1 3/4 cup quick cooking oats (i prefer "mom's best" brand)
1/4 cup vanilla whey
1 tsp baking soda
2 tsp baking powder
1 tsp pumpkin pie spice
1 tsp cinnamon
1/4 tsp salt
1/2 cup truvia baking blend
1 whole large egg
2 large egg whites
1 cup pumpkin puree (not pie filling)
1/2 cup low-fat yogurt (i used vanilla but plain would be just as good and greek, even better)
1/4 cup coconut oil (melted)
1 tsp vanilla

preheat oven to 350 degrees and prepare a muffin tin by using liners or spray.

using a food processor or blender, process the oats into oat flour.

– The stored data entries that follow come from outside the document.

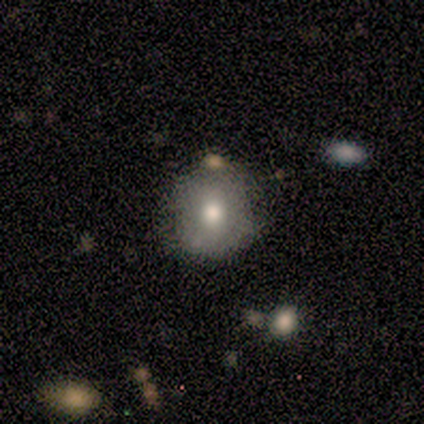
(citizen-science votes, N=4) Overall: smooth (100%). How rounded: round (100%). Merging: none (75%).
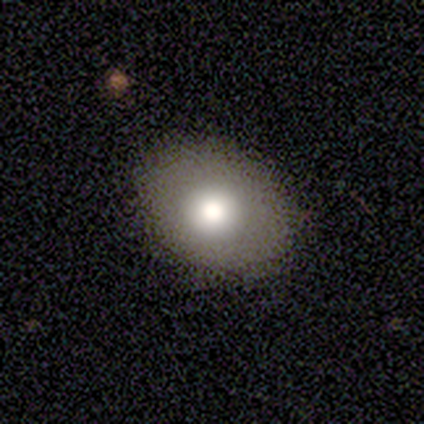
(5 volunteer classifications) Smooth or featured: smooth — 80% (star or artifact — 20%)
How rounded: round — 100%
Merging: none — 75% (major disturbance — 25%)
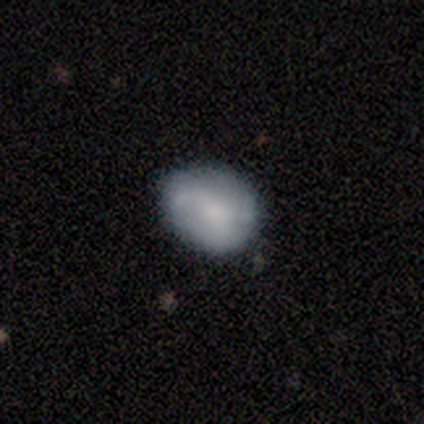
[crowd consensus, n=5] smooth 60%, featured or disk 20%, star or artifact 20%. Down the decision tree: how rounded — in between (100%); merging — none (50%, tied with minor disturbance).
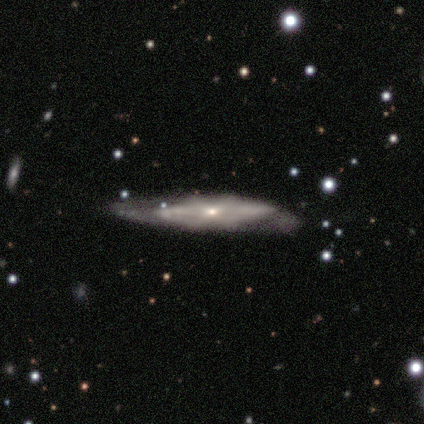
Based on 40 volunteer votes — This appears to be a featured or disk galaxy (70%) viewed edge-on (54%) with a rounded central bulge (67%). Merging: none (50%).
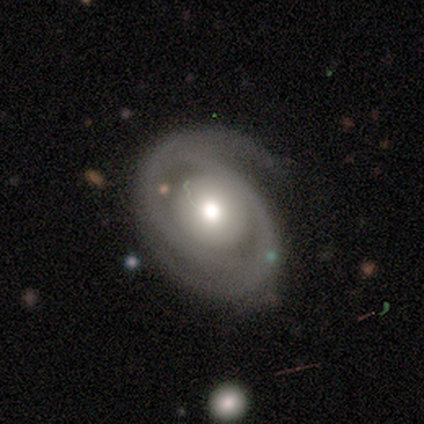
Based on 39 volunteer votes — Smooth or featured?
  - featured or disk: 90% *
  - smooth: 10%
  - star or artifact: 0%
Edge-on disk?
  - no: 100% *
  - yes: 0%
Bar?
  - no: 91% *
  - weak: 9%
  - strong: 0%
Spiral arms?
  - yes: 83% *
  - no: 17%
Spiral winding?
  - tight: 69% *
  - loose: 17%
  - medium: 14%
Spiral arm count?
  - 2: 69% *
  - 1: 14%
  - can't tell: 14%
  - 3: 3%
  - 4: 0%
  - more than 4: 0%
Bulge size?
  - moderate: 63% *
  - large: 29%
  - dominant: 3%
  - small: 3%
  - none: 3%
Merging?
  - none: 36% *
  - minor disturbance: 18%
  - major disturbance: 15%
  - merger: 0%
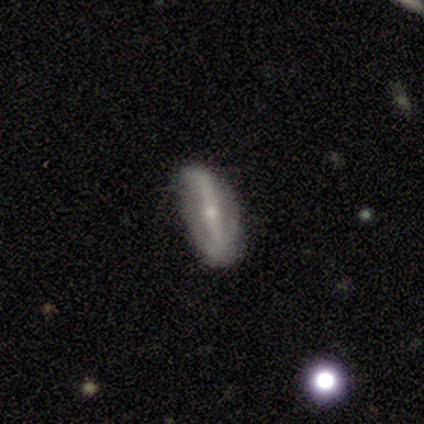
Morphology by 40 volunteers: smooth_or_featured: featured or disk (p=0.55) [alt: smooth p=0.30]
disk_edge_on: no (p=0.82) [alt: yes p=0.18]
bar: strong (p=0.72) [alt: no p=0.17]
has_spiral_arms: yes (p=0.83) [alt: no p=0.17]
spiral_winding: loose (p=0.60) [alt: medium p=0.27]
spiral_arm_count: 2 (p=0.93) [alt: can't tell p=0.07]
bulge_size: small (p=0.56) [alt: moderate p=0.33]
merging: none (p=0.74) [alt: minor disturbance p=0.24]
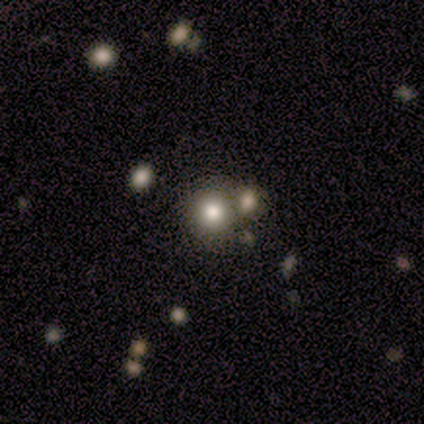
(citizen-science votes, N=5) Morphology: type=smooth (60%); roundness=round (67%); merging=none (75%).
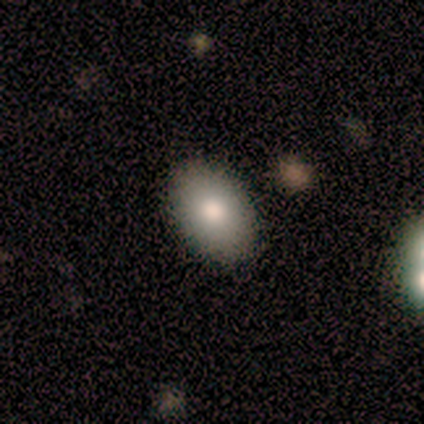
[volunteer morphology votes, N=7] Smooth or featured?
  - smooth: 71% *
  - featured or disk: 29%
  - star or artifact: 0%
How rounded?
  - in between: 80% *
  - cigar-shaped: 20%
  - round: 0%
Merging?
  - none: 86% *
  - minor disturbance: 14%
  - major disturbance: 0%
  - merger: 0%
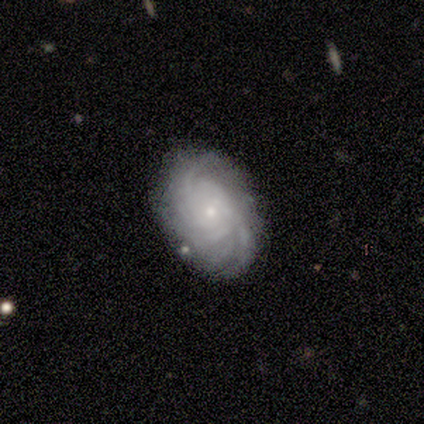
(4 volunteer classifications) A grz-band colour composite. It shows a featured or disk galaxy (100%) with no bar (100%), tight (100%) spiral arms (100%) and a small central bulge (75%). Merging: none (100%).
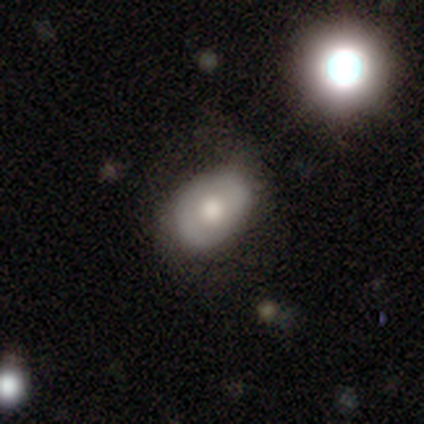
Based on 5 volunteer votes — Smooth or featured?
  - smooth: 80% *
  - featured or disk: 20%
  - star or artifact: 0%
How rounded?
  - round: 50% * (tied)
  - in between: 50% * (tied)
  - cigar-shaped: 0%
Merging?
  - none: 80% *
  - major disturbance: 20%
  - minor disturbance: 0%
  - merger: 0%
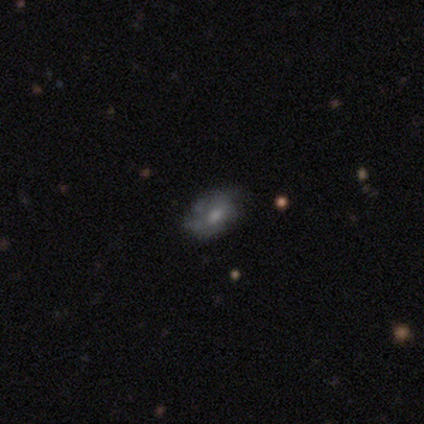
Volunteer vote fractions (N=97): smooth 54%, featured or disk 34%, star or artifact 12%. Down the decision tree: how rounded — in between (81%); merging — none (58%).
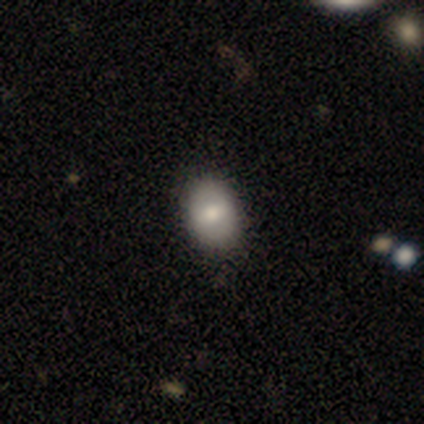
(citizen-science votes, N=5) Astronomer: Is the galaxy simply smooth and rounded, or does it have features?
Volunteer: smooth — 60% (runner-up: featured or disk, 40%).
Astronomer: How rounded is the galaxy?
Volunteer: in between — 100%.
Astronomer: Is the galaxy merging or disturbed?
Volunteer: none — 100%.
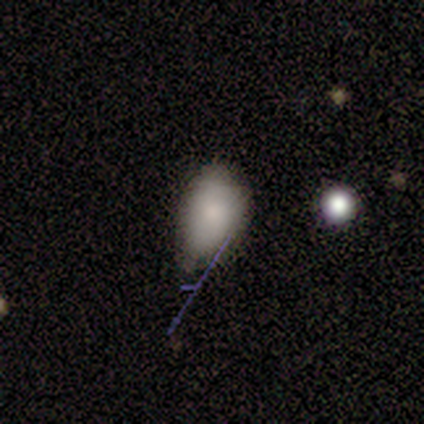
Overall: smooth (100%). How rounded: in between (100%). Merging: minor disturbance (60%; none 20%).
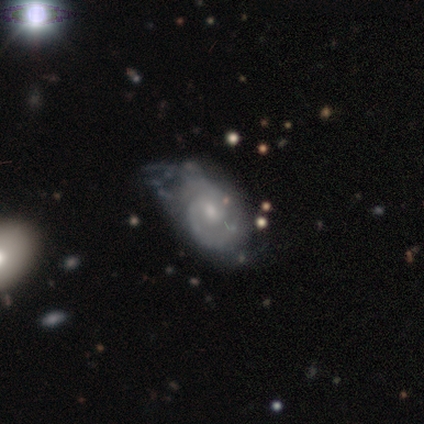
Smooth or featured? featured or disk (60%)
Edge-on disk? no (100%)
Bar? weak (67%)
Spiral arms? yes (100%)
Spiral winding? tight (67%)
Spiral arm count? 2 (100%)
Bulge size? moderate (67%)
Merging? minor disturbance (75%)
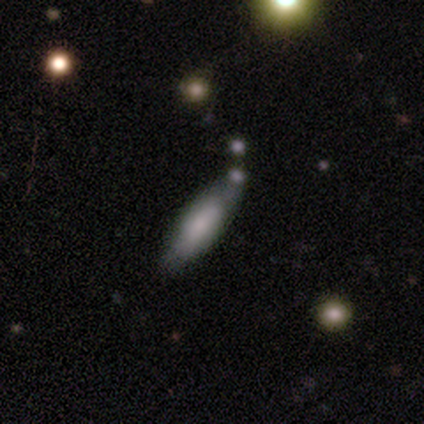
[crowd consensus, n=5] Volunteers were most divided on "bar" (2-way tie): weak: 50%, no: 50%, strong: 0%; "spiral winding" (2-way tie): tight: 50%, medium: 50%, loose: 0%; "spiral arm count" (2-way tie): 2: 50%, can't tell: 50%, 1: 0%, 3: 0%, 4: 0%, more than 4: 0%; "bulge size" (2-way tie): large: 50%, moderate: 50%, dominant: 0%, small: 0%, none: 0%. More confident: spiral arms — yes (100%); edge-on disk — no (67%); smooth or featured — featured or disk (60%); merging — minor disturbance (60%).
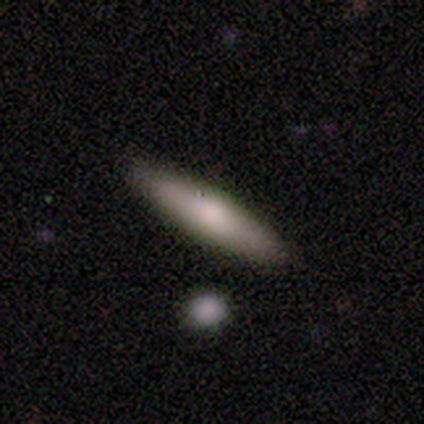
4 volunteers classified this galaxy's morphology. Smooth or featured: smooth — 50% (tied with featured or disk — 50%)
How rounded: cigar-shaped — 100%
Merging: none — 100%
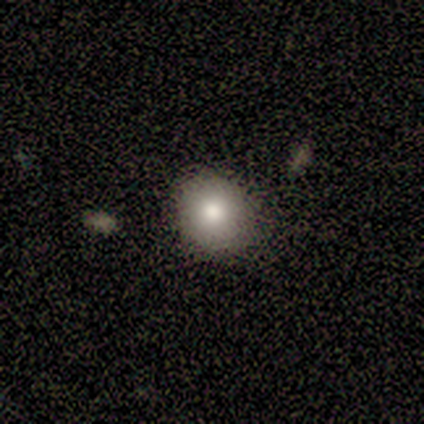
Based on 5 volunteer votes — Q: Smooth or featured?
A: smooth (60%); runner-up: featured or disk (40%)
Q: How rounded?
A: round (100%)
Q: Merging?
A: none (100%)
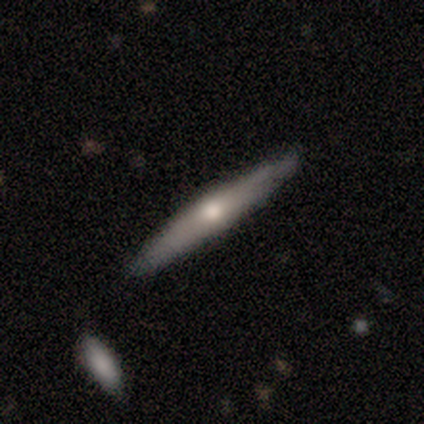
Smooth or featured: smooth — 60% (featured or disk — 40%)
How rounded: cigar-shaped — 100%
Merging: none — 80% (merger — 20%)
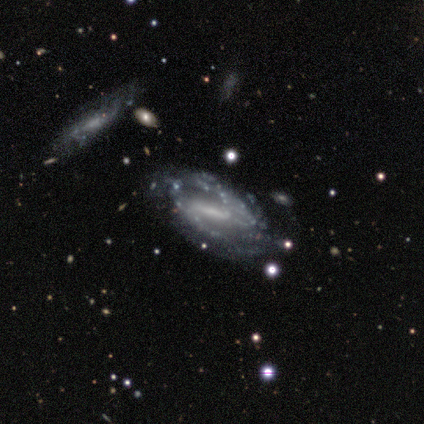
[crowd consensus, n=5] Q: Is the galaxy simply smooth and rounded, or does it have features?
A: featured or disk — 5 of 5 (100%).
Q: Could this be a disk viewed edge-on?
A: no — 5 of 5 (100%).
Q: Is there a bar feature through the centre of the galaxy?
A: strong — 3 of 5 (60%).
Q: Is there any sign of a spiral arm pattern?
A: yes — 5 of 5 (100%).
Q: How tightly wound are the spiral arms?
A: tight — 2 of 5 (40%, tied with medium).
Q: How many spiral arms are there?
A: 2 — 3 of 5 (60%).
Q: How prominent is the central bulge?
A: small — 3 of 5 (60%).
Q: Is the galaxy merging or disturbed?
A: none — 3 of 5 (60%).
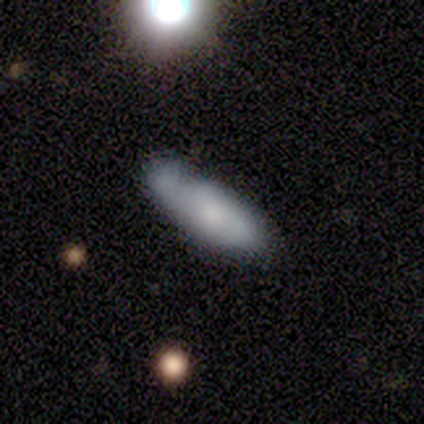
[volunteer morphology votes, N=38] A smooth galaxy with no disk features (63%) that is in between round and cigar-shaped (71%). Merging: none (47%).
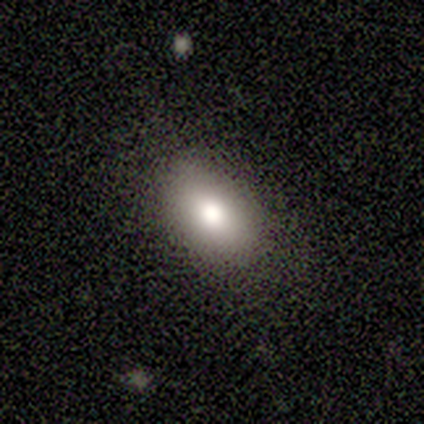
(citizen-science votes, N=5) Volunteers were most divided on "how rounded": in between: 75%, round: 25%, cigar-shaped: 0%. More confident: smooth or featured — smooth (80%); merging — none (80%).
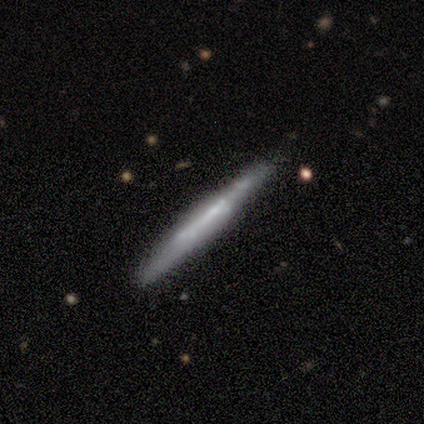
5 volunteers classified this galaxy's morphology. A smooth galaxy with no disk features (80%) that is cigar-shaped (100%). Merging: none (100%).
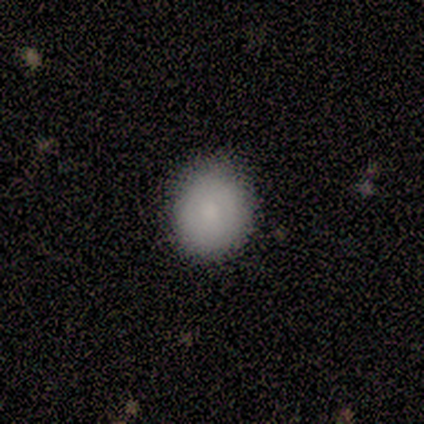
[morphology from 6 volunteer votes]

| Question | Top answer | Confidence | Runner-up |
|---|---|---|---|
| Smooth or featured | smooth | 83% | featured or disk (17%) |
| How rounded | round | 60% | in between (40%) |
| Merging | none | 83% | minor disturbance (17%) |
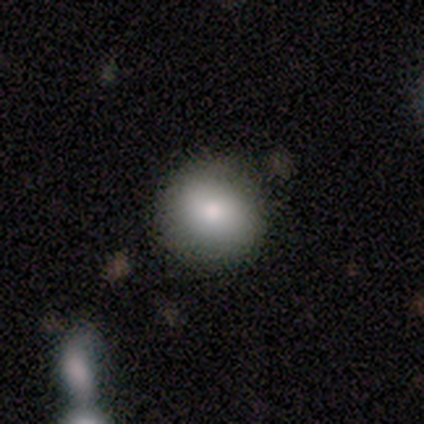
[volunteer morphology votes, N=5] smooth_or_featured: smooth (p=0.60) [alt: featured or disk p=0.40]
how_rounded: round (p=1.00)
merging: none (p=0.80) [alt: minor disturbance p=0.20]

in a small bow, mix all of the dry ingredients in exception to the truvia baking blend. set aside.

add all of the wet ingredients and the truvia blend to a larger bowl and mix until combined (fluffy).  add the dry ingredients to the wet ingredients and mix until blended.


pour batter into prepared tin, filling each full.  the batter will be thick.


bake at 350 degrees for 20 minutes or until tops are golden.


yields 12 muffins



5.21.2013

italian turkey over spaghetti squash


our noodle-less version of spaghetti.

spaghetti squash is tasty and incredibly easy to make.  this is a simple weeknight meal and it saves well for leftovers and for meal prepping but i make it up as i go so i might be guesstimating the ingredients a little bit.  you'll get the general idea.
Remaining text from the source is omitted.